Императорская Россия - Евгений Анисимов
Шрифт:
Интервал:
Конечно, царь не был кровожадным палачом и сумасшедшим вроде Ивана Грозного, и кровь человеческую он не пил. По своему характеру, устремлениям царь был типичным, не знающим сомнений фанатиком служения своей идее. И ради нее он не считался ни с чем. Люди для него мало что значили. С ними он был циничен, бесцеремонен и даже эгоистичен. Примеров этому множество. В 1703 году, столкнувшись с большой смертностью солдат в армии, он писал из-под Шлиссельбурга боярину Т. Стрешневу, который ведал наборами солдат: «Изволь, не помедля, еще солдат сверх кои отпущены, тысячи три или больше прислать в добавку, понеже при сей школе много учеников умирает, того для не добро голову чесать, когда зубы выломаны из гребня». Мы видим, что люди для Петра – как зубья в гребешке, которые нужно быстро заменить.

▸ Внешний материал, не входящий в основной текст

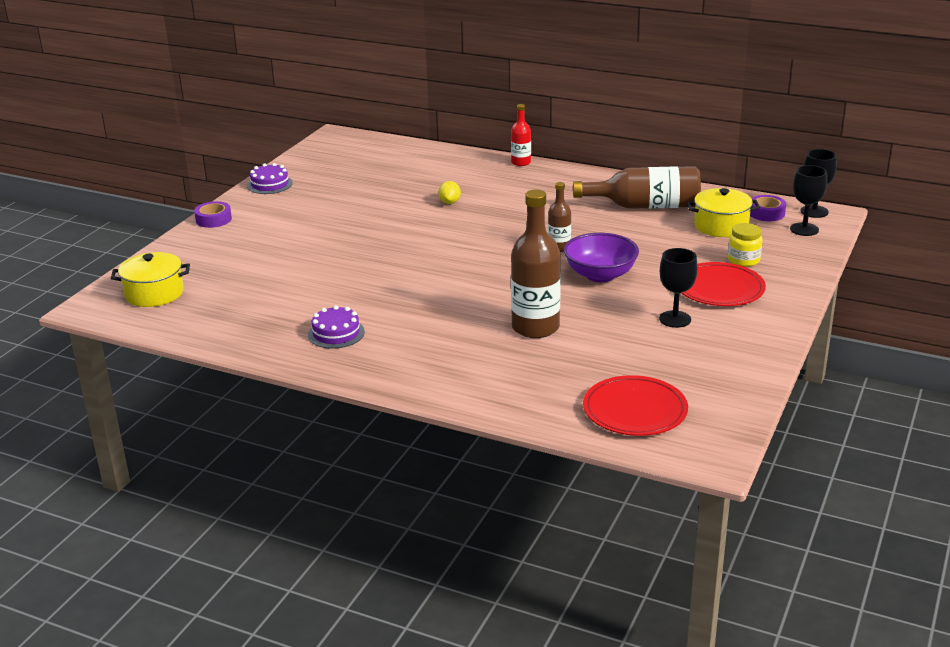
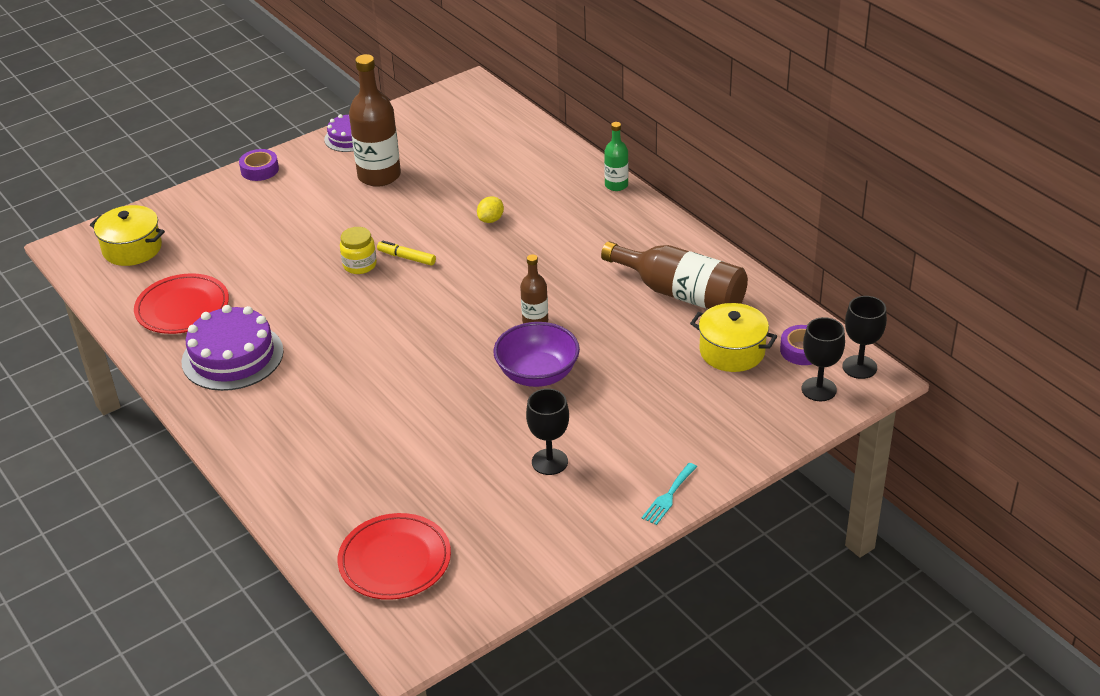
camera: 30 degrees right, 10 degrees up
(336, 333) = (232, 356): purple cake -> purple cake, size x1.71
(410, 239) = (407, 258): none -> yellow marker
(521, 162) = (616, 185): red bottle -> green bottle
(535, 327) = (409, 419): brown bottle -> brown bottle (379, 176)
(719, 289) = (636, 439): red plate -> red plate (182, 308)
(743, 260) = (704, 409): yellow jar -> yellow jar (359, 265)
(783, 312) = (668, 496): none -> turquoise fork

Он был рационалистом, истинным сыном своего века, который превыше всего признавал опытное знание, практику, презирал всякие сантименты и относился к человеку как к подручному материалу, с помощью которого возводил новую Россию, осуществлял эксперименты общегосударственные, да и научные. Известно, что в 1705 году Петр, присутствуя при казни преступника, остановил казнь и прямо с эшафота отправил преступника для опытов к доктору Бидлоо. Мужик здоровый, ну отрубят ему голову без пользы для отечества, а тут, может, он пригодится, как кролик для ученого. В деле сказано, что преступник через шесть дней у Бидлоо умер: тот ему печень вырезал. В другой раз, стоя в соборе вольного города Гданьска возле бургомистра, царь вдруг протянул руку, сорвал с головы бургомистра парик и нацепил себе на голову. Все онемели от ужаса, Петр же стоял как ни в чем не бывало – а что собственно произошло? Дуло из дверей, государю стало холодно, вот он и снял парик с бургомистра. Он был циником и прагматиком, ни во что не ставившим жизнь других людей. Отношение Петра к людям было практически лишено всякого гуманизма.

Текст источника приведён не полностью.